Wikipedia entries

BCL and CSL people featured on Wikipedia

While researching the many people who worked at and collaborated with the Biomedical Computer Laboratory, BCL and Computer Systems Laboratory, CSL we have found many who are by having a Wikipedia profile. As best we know, they include:

WUSTL people mentioned on Wikipedia

Additionally, Wikipedia has a document, List of Washington University faculty and staff, that includes a number of BCL and CSL employees and collaborators:

  • Jerome R Cox, Jr, ScD, BCL
  • William H Danforth, II, MD, Chancellor, 1971-95
  • Carl Frieden, PhD, Biochemistry
  • Ira Hirsh, PhD, Central institute for the Deaf
  • David M Kipnis, MD, Medicine
  • Marcus E Raichle, MD, Neurology and Radiology
  • Nobuo Suga, PhD, Biology
  • Jonathan S Turner, PhD, Computer Science
  • Michael J Welch, PhD, Radiology

BCL and CSL technology mentioned on Wikipedia

Not just people from BCL and CSL are recognized, but also things, including:

  • Wikipedia has a DECtape article that mentions LINCtape, the LINC, LINC-8, PDP-12, Wesley Clark, and the MIT Lincoln Laboratory. The article includes that LINCtape and DECtape are identical except that they run in opposite directions.
  • The LINC, Laboratory INstrument Computer was a big part of BCL in the earlier years.
  • Macromodules, a big part of the research at CSL are only briefly mentioned in passing on Wikipedia.
  • For a number of years BCL was the home of the MUMPS Users Group. This is omitted in the Wikipedia MUMPS entry.
  • The PC12 minicomputer article seems to be describing a descendent of what we know as the PC, the Programmed Console. Jerry Cox, PDP-8, LINCtape, RTP, MUMPS, and Modulex are mentioned. Rho-theta and Datamaster cards (modified Language Master cards) are omitted. See the “Talk” and “View history” sections of this article.A cached, expanded version of PC12exists in the Wikipedia “sandbox.” We are warned not to link to this. Again, see the “Talk” and “View history” sections of this article.Wikipedia has an Artronix article that mentions Washington University School of Medicine, but not the laboratories, RTP, radiation treatment planning, and MUMPS. See the “Talk” and “View history” sections of this article. The author states in the “Talk” section that he, Charley Quinton, Kentucky, is seeking photos of the PC12 and is trying to find members of the Artronix team.
  • The DigiBarn Computer Museum is devoted to capturing and preserving the history of computing especially the physically smaller systems. There is significant coverage of the 45th Anniversary of The LINC: A Paradigm Shift 1962: The First Personal Computer held at the Digibarn in 2007. There are many pictures, videos, explanatorily text, biographies, etc. You can explore this rich site for hours.

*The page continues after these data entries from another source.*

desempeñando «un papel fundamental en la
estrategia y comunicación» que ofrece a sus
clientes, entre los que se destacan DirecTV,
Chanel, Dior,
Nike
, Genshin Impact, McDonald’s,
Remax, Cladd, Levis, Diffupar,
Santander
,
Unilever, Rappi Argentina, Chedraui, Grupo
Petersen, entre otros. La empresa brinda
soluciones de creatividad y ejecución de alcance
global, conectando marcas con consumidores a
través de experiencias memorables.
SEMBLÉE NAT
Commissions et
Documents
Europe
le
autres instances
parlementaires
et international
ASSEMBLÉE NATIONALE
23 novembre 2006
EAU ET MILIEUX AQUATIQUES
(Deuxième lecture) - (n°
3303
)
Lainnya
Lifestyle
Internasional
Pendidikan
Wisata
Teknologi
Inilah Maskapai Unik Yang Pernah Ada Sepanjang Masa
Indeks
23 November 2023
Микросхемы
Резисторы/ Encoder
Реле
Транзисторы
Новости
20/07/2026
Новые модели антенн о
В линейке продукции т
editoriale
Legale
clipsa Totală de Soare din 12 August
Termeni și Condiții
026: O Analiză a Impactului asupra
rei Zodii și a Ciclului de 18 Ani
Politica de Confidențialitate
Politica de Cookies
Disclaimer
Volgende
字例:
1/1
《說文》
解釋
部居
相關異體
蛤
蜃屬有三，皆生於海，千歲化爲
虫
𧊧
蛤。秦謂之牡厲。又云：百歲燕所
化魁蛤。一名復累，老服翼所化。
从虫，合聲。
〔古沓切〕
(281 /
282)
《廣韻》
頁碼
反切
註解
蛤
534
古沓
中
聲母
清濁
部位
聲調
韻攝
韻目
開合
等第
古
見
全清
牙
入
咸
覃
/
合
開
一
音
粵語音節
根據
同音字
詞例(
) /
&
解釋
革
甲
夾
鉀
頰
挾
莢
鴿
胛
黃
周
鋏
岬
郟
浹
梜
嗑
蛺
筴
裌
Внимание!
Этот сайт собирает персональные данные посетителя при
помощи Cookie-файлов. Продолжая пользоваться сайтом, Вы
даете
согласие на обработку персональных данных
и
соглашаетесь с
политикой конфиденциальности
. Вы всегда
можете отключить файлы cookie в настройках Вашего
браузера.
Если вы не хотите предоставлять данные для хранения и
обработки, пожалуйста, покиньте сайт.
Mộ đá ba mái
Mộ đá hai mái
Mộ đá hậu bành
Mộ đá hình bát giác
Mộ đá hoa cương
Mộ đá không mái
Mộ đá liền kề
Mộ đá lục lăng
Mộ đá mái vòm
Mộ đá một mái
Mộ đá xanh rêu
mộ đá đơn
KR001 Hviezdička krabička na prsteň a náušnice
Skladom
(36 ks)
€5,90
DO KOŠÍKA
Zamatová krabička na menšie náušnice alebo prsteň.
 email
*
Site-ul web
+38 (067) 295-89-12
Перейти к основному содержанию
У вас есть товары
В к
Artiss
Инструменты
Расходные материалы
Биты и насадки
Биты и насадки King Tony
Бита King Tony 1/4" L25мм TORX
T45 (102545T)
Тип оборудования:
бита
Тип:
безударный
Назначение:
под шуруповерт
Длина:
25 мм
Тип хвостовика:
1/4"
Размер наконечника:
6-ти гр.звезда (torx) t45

Updated on March 08, 2013.

4 thoughts on “Wikipedia entries

  1. We would like to have contact for Ed and Bruce and have them on the mailing list and registered on this site. Pat is in Saint Louis, again not connected, but can be reach thru her brother Steve.

    I am not sure if you are referring to the MCF run by Simon Igielnik, now retired from the Medical Library.

  2. Regarding MUMPS, Ed Long wrote the first MUMPS interpreter I know of for the PC. Later, Artronix created a multi-user MUMPS system based on the the PC12/760 (which I don’t think ever successfully ran with the 760ns cycle time in its name – I believe it topped out at 1.2us – ask Bruce Spenner). I remember seeing the MUMPS PC (which lived in a large Artronix cabinet instead of the PC12 desk configuration) running in the basement of CSL (the old Shriner’s building). I suspect that users accessed it via terminals over RS-232. I don’t know who supervised this system. Perhaps Pat Moore might know more about this.